Most lawyers (and judges) have never been the victim of crime, and none of us (presumably, if the Bar is doing its job) are criminals. Luckily, most of us (if we are doing our own jobs!) will never be defendants in a civil case, and having seen the costs and effects of litigation we will avoid suing others as well. A large part of our value in society as lawyers is the ability to look at a fact situation dispassionately, and to advise and advocate for the participants in events that lead to litigation without undue emotional involvement.
But all of us have family relationships. We are all children, parents, siblings, or spouses, and it is difficult for both lawyers and judges not to project our own experiences into the often very different family dynamics that lead to domestic relations cases. This projection can lead to bad advice and bad decision-making that says more about the lawyers and judges involved than the cases before them.

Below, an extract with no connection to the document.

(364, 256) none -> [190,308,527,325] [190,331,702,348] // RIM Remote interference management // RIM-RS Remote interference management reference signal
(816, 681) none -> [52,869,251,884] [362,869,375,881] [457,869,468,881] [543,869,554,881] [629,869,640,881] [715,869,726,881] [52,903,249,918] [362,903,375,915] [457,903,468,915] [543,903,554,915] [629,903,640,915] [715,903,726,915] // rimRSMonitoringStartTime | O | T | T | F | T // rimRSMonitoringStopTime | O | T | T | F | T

That is one of the major reasons that as lawyers we must remain focused on the law (see Read The Statute, supra) in those cases that lead to appeal (see Think Outside The Box, supra) and must also fulfill our responsibility to keep the judges we appear before (see Know Your Audience, supra) "on-task" in deciding them (see Recognize Your Limits, supra). If projection has become a problem, it may be time to bring someone else into the loop or to try a new approach to the dynamic among the parties, attorneys, and judges involved that has led a domestic relations case to the appellate courts.
Honor The System
The power and responsibility of the courts in defining our society cannot be overemphasized. The responsible exercise of that authority is the obligation of each of us as lawyers:
[A]lways be filled with the knowledge that as a lawyer, you are fulfilling a high purpose in society. You are the instrument through which our society resolves conflicts peacefully; and the method we choose to resolve conflict is what determines whether we are civilized or savages. I know of no more important role that anyone can fill in society, and we fill that role. And it is in fulfilling that role that we are truly professional.
Being always aware of the important purpose we fill in society will help us become better advocates. We will be able to write and speak with purpose and an inner conviction that what we are doing is important. This knowledge will cause us to show respect to others involved in the process, including judges, opposing counsel and the adverse parties. We need this respect to be effective in an arena of conflict.
Being filled with the knowledge that what we are doing is vitally important will give us inner strength that will show through to the court, to the jury, and opposing counsel. This high purpose will motivate us by elevating the otherwise hundreds of mundane things we do to a part of a ritual that leads to fulfillment of a goal larger than each of us--that is, holding the fabric of society together through peaceful resolution of disputes.
M. Edwards, Professionalism on Appeal, Appellate Advocacy in the Nineties at 1 (privately published 1990, available from Edwards, Sieh, Smith & Goodfriend).
The realistic use of the appellate courts to resolve family law disputes, and to provide the parameters for resolution without litigation of the problems facing hundreds of other like-situated families, is one of the most compelling and gratifying ways of fulfilling the lawyer's role in society.